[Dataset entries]
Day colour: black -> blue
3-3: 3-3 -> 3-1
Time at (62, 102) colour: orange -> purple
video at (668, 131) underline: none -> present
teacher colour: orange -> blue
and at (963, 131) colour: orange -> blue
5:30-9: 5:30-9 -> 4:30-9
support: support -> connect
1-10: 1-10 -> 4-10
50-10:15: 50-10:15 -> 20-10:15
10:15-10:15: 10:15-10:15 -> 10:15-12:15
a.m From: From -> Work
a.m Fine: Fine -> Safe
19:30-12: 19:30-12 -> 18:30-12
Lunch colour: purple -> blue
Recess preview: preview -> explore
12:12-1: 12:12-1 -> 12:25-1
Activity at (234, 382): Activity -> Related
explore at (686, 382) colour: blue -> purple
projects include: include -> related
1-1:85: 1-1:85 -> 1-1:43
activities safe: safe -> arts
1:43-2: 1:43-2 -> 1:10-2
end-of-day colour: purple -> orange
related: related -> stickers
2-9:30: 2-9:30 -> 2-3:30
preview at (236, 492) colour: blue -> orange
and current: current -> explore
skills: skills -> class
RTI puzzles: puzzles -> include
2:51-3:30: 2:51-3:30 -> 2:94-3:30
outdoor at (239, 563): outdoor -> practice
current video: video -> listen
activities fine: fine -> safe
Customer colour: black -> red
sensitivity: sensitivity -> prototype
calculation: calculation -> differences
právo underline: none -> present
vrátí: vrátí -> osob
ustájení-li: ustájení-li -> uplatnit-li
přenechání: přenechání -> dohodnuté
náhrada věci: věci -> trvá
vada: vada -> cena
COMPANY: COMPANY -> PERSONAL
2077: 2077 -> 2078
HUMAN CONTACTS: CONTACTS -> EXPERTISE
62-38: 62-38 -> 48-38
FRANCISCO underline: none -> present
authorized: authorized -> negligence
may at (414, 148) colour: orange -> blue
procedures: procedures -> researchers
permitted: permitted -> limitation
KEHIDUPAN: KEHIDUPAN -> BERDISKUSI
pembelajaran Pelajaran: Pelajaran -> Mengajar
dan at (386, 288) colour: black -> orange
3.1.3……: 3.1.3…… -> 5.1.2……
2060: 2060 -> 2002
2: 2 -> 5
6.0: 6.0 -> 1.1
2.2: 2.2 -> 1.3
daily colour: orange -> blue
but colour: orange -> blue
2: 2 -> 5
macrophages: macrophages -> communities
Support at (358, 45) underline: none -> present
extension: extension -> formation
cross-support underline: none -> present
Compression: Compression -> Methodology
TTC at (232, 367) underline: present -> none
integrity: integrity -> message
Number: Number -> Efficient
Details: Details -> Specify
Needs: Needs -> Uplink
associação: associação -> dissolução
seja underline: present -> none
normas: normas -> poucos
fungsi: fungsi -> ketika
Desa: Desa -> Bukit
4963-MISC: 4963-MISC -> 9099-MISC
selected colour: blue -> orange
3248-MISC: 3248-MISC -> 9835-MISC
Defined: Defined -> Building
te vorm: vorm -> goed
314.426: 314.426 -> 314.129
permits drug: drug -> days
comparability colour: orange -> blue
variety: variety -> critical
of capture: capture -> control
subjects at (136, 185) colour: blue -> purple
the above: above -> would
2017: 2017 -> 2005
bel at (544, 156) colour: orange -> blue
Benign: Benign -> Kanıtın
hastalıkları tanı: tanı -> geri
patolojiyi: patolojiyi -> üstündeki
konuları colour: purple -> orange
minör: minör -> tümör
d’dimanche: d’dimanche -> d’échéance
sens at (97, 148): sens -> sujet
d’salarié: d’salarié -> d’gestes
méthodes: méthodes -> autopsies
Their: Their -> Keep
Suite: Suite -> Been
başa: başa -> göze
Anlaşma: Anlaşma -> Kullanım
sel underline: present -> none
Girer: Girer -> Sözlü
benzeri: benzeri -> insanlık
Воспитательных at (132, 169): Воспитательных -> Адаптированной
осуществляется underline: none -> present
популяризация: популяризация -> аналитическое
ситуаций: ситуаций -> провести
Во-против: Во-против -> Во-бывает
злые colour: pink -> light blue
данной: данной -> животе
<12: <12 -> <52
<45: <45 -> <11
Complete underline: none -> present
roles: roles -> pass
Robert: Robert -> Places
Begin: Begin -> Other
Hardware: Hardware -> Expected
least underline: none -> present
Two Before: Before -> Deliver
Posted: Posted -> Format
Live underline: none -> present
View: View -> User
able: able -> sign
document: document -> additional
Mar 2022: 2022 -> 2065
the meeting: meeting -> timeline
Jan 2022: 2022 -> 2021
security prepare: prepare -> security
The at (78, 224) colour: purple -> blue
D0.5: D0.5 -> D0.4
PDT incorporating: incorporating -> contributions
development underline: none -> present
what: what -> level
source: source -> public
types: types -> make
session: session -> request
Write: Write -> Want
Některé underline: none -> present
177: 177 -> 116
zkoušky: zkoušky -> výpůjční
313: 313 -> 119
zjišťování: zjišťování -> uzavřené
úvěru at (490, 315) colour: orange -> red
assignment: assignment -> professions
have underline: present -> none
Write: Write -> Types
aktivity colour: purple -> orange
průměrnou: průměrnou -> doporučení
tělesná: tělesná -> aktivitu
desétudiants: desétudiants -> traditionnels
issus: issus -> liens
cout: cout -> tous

◆ Stated exercise: Format every line of the data above as a numbered list, omitting any blank lines.

◆ Response:
1. Day colour: black -> blue
2. 3-3: 3-3 -> 3-1
3. Time at (62, 102) colour: orange -> purple
4. video at (668, 131) underline: none -> present
5. teacher colour: orange -> blue
6. and at (963, 131) colour: orange -> blue
7. 5:30-9: 5:30-9 -> 4:30-9
8. support: support -> connect
9. 1-10: 1-10 -> 4-10
10. 50-10:15: 50-10:15 -> 20-10:15
11. 10:15-10:15: 10:15-10:15 -> 10:15-12:15
12. a.m From: From -> Work
13. a.m Fine: Fine -> Safe
14. 19:30-12: 19:30-12 -> 18:30-12
15. Lunch colour: purple -> blue
16. Recess preview: preview -> explore
17. 12:12-1: 12:12-1 -> 12:25-1
18. Activity at (234, 382): Activity -> Related
19. explore at (686, 382) colour: blue -> purple
20. projects include: include -> related
21. 1-1:85: 1-1:85 -> 1-1:43
22. activities safe: safe -> arts
23. 1:43-2: 1:43-2 -> 1:10-2
24. end-of-day colour: purple -> orange
25. related: related -> stickers
26. 2-9:30: 2-9:30 -> 2-3:30
27. preview at (236, 492) colour: blue -> orange
28. and current: current -> explore
29. skills: skills -> class
30. RTI puzzles: puzzles -> include
31. 2:51-3:30: 2:51-3:30 -> 2:94-3:30
32. outdoor at (239, 563): outdoor -> practice
33. current video: video -> listen
34. activities fine: fine -> safe
35. Customer colour: black -> red
36. sensitivity: sensitivity -> prototype
37. calculation: calculation -> differences
38. právo underline: none -> present
39. vrátí: vrátí -> osob
40. ustájení-li: ustájení-li -> uplatnit-li
41. přenechání: přenechání -> dohodnuté
42. náhrada věci: věci -> trvá
43. vada: vada -> cena
44. COMPANY: COMPANY -> PERSONAL
45. 2077: 2077 -> 2078
46. HUMAN CONTACTS: CONTACTS -> EXPERTISE
47. 62-38: 62-38 -> 48-38
48. FRANCISCO underline: none -> present
49. authorized: authorized -> negligence
50. may at (414, 148) colour: orange -> blue
51. procedures: procedures -> researchers
52. permitted: permitted -> limitation
53. KEHIDUPAN: KEHIDUPAN -> BERDISKUSI
54. pembelajaran Pelajaran: Pelajaran -> Mengajar
55. dan at (386, 288) colour: black -> orange
56. 3.1.3……: 3.1.3…… -> 5.1.2……
57. 2060: 2060 -> 2002
58. 2: 2 -> 5
59. 6.0: 6.0 -> 1.1
60. 2.2: 2.2 -> 1.3
61. daily colour: orange -> blue
62. but colour: orange -> blue
63. 2: 2 -> 5
64. macrophages: macrophages -> communities
65. Support at (358, 45) underline: none -> present
66. extension: extension -> formation
67. cross-support underline: none -> present
68. Compression: Compression -> Methodology
69. TTC at (232, 367) underline: present -> none
70. integrity: integrity -> message
71. Number: Number -> Efficient
72. Details: Details -> Specify
73. Needs: Needs -> Uplink
74. associação: associação -> dissolução
75. seja underline: present -> none
76. normas: normas -> poucos
77. fungsi: fungsi -> ketika
78. Desa: Desa -> Bukit
79. 4963-MISC: 4963-MISC -> 9099-MISC
80. selected colour: blue -> orange
81. 3248-MISC: 3248-MISC -> 9835-MISC
82. Defined: Defined -> Building
83. te vorm: vorm -> goed
84. 314.426: 314.426 -> 314.129
85. permits drug: drug -> days
86. comparability colour: orange -> blue
87. variety: variety -> critical
88. of capture: capture -> control
89. subjects at (136, 185) colour: blue -> purple
90. the above: above -> would
91. 2017: 2017 -> 2005
92. bel at (544, 156) colour: orange -> blue
93. Benign: Benign -> Kanıtın
94. hastalıkları tanı: tanı -> geri
95. patolojiyi: patolojiyi -> üstündeki
96. konuları colour: purple -> orange
97. minör: minör -> tümör
98. d’dimanche: d’dimanche -> d’échéance
99. sens at (97, 148): sens -> sujet
100. d’salarié: d’salarié -> d’gestes
101. méthodes: méthodes -> autopsies
102. Their: Their -> Keep
103. Suite: Suite -> Been
104. başa: başa -> göze
105. Anlaşma: Anlaşma -> Kullanım
106. sel underline: present -> none
107. Girer: Girer -> Sözlü
108. benzeri: benzeri -> insanlık
109. Воспитательных at (132, 169): Воспитательных -> Адаптированной
110. осуществляется underline: none -> present
111. популяризация: популяризация -> аналитическое
112. ситуаций: ситуаций -> провести
113. Во-против: Во-против -> Во-бывает
114. злые colour: pink -> light blue
115. данной: данной -> животе
116. <12: <12 -> <52
117. <45: <45 -> <11
118. Complete underline: none -> present
119. roles: roles -> pass
120. Robert: Robert -> Places
121. Begin: Begin -> Other
122. Hardware: Hardware -> Expected
123. least underline: none -> present
124. Two Before: Before -> Deliver
125. Posted: Posted -> Format
126. Live underline: none -> present
127. View: View -> User
128. able: able -> sign
129. document: document -> additional
130. Mar 2022: 2022 -> 2065
131. the meeting: meeting -> timeline
132. Jan 2022: 2022 -> 2021
133. security prepare: prepare -> security
134. The at (78, 224) colour: purple -> blue
135. D0.5: D0.5 -> D0.4
136. PDT incorporating: incorporating -> contributions
137. development underline: none -> present
138. what: what -> level
139. source: source -> public
140. types: types -> make
141. session: session -> request
142. Write: Write -> Want
143. Některé underline: none -> present
144. 177: 177 -> 116
145. zkoušky: zkoušky -> výpůjční
146. 313: 313 -> 119
147. zjišťování: zjišťování -> uzavřené
148. úvěru at (490, 315) colour: orange -> red
149. assignment: assignment -> professions
150. have underline: present -> none
151. Write: Write -> Types
152. aktivity colour: purple -> orange
153. průměrnou: průměrnou -> doporučení
154. tělesná: tělesná -> aktivitu
155. desétudiants: desétudiants -> traditionnels
156. issus: issus -> liens
157. cout: cout -> tous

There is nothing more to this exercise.